Saved entries:
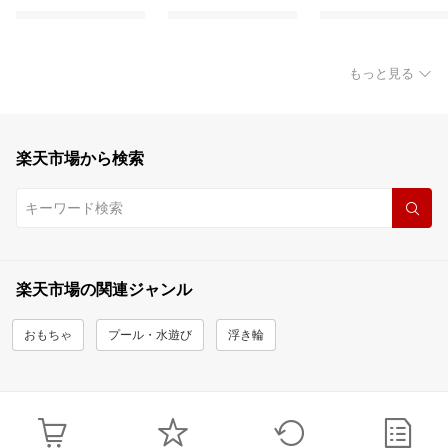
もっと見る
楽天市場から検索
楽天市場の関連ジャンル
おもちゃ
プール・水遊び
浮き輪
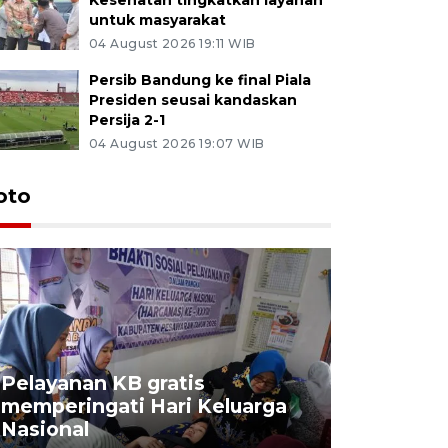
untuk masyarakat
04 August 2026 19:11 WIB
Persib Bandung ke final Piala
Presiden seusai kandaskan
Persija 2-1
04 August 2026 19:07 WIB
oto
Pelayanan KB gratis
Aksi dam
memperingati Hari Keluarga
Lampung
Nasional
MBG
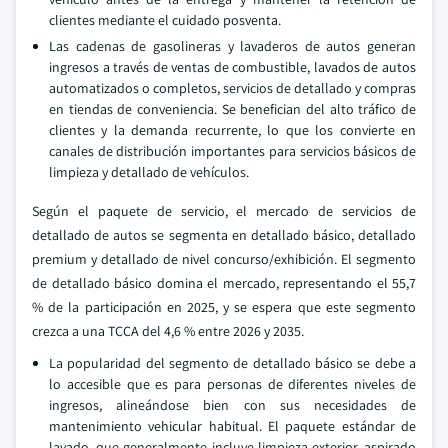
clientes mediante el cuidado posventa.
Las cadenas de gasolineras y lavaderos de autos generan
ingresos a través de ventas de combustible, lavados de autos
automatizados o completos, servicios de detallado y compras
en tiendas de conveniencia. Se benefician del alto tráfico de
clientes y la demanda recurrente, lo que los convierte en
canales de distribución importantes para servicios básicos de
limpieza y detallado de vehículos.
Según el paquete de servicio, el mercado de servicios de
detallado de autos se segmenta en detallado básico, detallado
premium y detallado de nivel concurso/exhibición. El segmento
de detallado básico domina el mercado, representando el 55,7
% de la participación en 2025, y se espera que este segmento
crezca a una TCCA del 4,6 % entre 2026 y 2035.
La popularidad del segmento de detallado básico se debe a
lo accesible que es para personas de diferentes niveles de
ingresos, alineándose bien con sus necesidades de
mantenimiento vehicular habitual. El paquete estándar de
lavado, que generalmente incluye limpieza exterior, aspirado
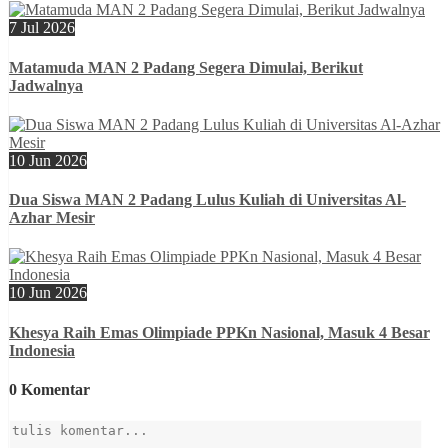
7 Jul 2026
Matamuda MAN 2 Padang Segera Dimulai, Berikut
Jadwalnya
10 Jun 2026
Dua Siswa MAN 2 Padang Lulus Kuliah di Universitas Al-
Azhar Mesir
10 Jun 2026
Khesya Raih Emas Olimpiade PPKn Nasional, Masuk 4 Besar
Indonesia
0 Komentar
==
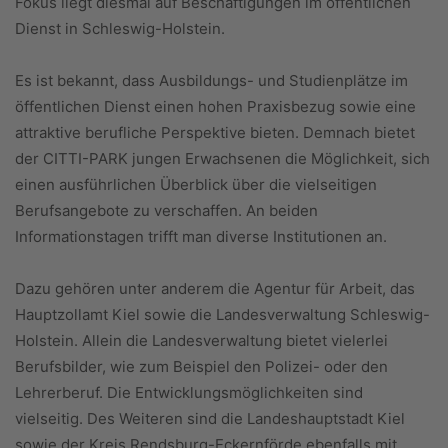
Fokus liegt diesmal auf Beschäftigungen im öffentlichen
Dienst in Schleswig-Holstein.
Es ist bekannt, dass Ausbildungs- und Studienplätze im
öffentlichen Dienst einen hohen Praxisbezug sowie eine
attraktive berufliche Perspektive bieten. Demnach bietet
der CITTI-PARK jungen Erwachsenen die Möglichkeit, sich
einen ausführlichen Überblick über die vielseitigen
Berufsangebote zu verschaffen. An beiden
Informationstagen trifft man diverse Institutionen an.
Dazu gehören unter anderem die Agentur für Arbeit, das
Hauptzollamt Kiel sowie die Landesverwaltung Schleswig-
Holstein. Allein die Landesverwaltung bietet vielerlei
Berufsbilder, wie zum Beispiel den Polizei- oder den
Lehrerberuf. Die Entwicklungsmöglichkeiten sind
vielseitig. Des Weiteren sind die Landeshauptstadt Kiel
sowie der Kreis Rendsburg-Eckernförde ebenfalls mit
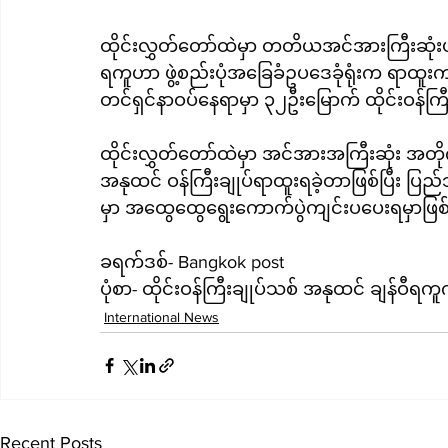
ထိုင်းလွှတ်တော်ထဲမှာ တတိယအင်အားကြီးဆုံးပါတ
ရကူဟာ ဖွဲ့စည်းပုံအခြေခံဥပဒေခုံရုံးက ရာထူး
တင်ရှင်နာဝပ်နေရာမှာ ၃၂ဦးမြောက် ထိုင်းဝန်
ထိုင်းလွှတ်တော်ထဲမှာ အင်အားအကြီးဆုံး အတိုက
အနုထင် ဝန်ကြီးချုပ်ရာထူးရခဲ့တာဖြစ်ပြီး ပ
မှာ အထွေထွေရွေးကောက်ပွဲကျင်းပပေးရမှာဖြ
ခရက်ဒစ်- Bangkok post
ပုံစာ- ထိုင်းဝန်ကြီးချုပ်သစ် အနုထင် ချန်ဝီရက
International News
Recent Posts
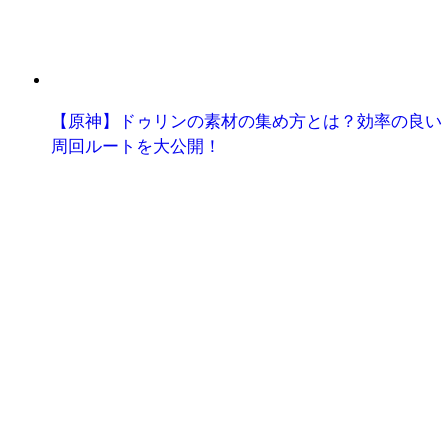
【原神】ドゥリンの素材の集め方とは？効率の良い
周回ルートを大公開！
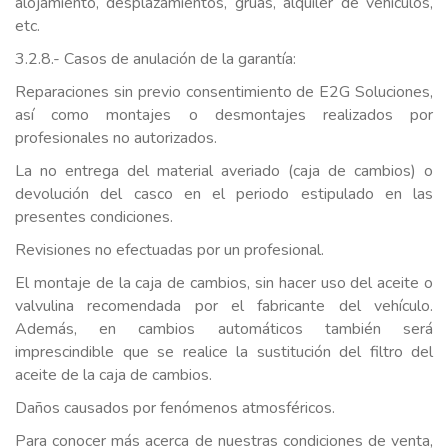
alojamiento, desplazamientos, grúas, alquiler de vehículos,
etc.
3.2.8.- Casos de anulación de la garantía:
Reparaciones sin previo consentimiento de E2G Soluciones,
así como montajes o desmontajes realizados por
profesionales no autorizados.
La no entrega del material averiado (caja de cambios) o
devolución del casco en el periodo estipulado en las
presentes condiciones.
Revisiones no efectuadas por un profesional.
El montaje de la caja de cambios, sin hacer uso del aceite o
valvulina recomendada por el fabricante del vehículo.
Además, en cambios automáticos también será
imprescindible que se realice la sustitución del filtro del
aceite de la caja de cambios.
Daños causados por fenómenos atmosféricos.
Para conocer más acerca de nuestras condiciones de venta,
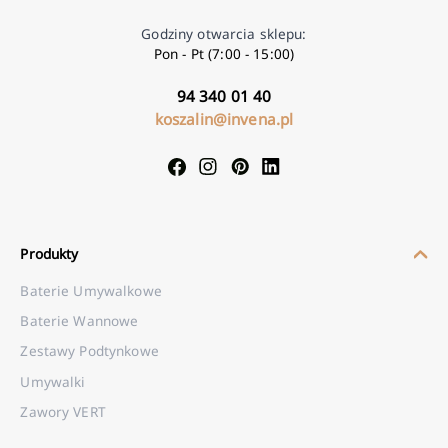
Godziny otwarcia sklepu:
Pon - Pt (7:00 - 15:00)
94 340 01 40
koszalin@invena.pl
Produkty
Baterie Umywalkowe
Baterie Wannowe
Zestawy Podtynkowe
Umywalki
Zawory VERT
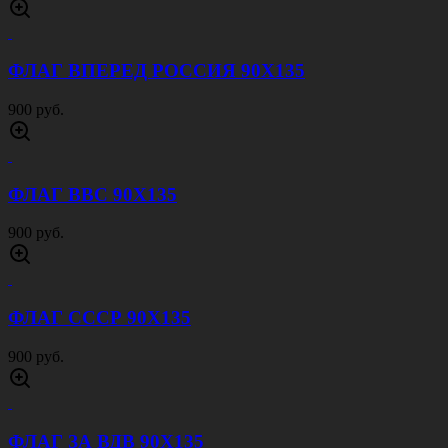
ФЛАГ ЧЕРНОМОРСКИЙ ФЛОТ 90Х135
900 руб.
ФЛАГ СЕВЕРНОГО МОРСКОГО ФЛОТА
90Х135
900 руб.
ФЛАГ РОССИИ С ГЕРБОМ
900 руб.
...
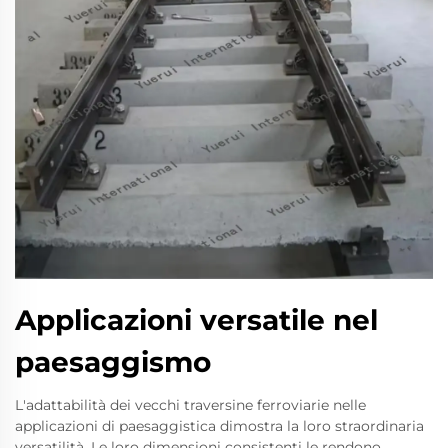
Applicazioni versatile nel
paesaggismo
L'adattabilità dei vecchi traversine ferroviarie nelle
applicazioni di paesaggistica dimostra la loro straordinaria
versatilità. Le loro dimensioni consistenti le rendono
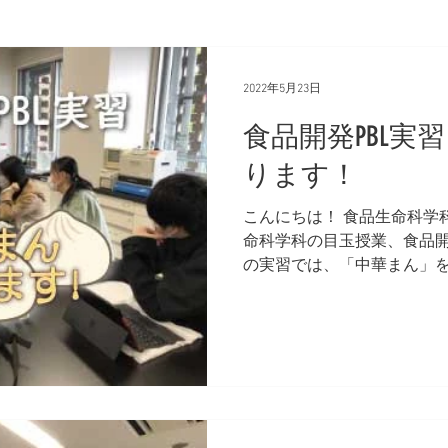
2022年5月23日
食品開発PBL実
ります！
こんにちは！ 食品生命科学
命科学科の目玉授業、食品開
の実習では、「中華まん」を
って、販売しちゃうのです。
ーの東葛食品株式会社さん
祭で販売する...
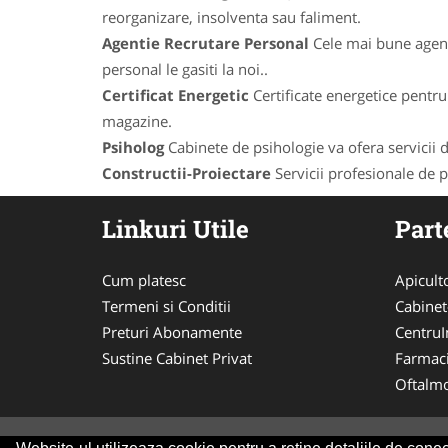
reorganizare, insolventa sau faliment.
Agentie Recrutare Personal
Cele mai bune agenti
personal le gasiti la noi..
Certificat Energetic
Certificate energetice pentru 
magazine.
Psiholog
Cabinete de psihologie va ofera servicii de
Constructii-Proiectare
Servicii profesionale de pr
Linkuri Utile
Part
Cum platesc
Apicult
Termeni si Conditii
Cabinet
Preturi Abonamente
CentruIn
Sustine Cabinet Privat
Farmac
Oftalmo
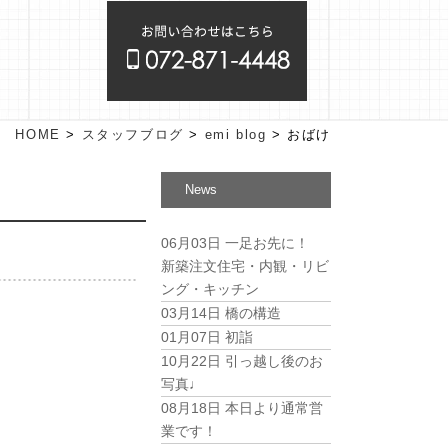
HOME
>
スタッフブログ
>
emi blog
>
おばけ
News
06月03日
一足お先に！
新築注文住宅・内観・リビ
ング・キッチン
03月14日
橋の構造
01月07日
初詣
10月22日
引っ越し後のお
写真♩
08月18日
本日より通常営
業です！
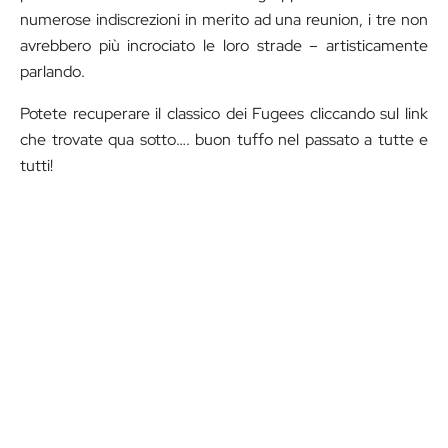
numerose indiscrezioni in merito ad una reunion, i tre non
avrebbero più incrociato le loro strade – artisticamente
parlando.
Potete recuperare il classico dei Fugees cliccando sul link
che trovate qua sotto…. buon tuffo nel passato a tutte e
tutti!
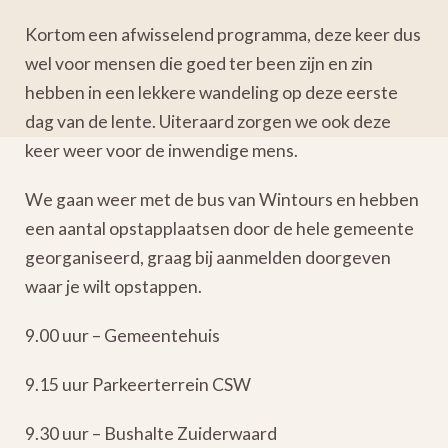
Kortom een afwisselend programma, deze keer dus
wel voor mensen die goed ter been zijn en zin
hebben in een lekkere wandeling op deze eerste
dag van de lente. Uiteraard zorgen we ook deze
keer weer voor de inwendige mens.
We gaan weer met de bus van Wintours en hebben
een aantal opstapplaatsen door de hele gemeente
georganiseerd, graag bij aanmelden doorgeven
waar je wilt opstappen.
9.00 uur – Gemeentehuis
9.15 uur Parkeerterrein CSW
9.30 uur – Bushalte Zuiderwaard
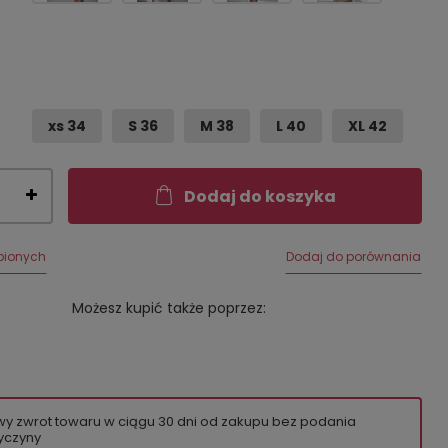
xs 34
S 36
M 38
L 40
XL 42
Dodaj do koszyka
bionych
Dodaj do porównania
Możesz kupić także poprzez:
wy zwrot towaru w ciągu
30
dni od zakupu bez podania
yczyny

Problem description - State how many lines in the rows above contain the word "caja", giving only the number.

Exercise response - 3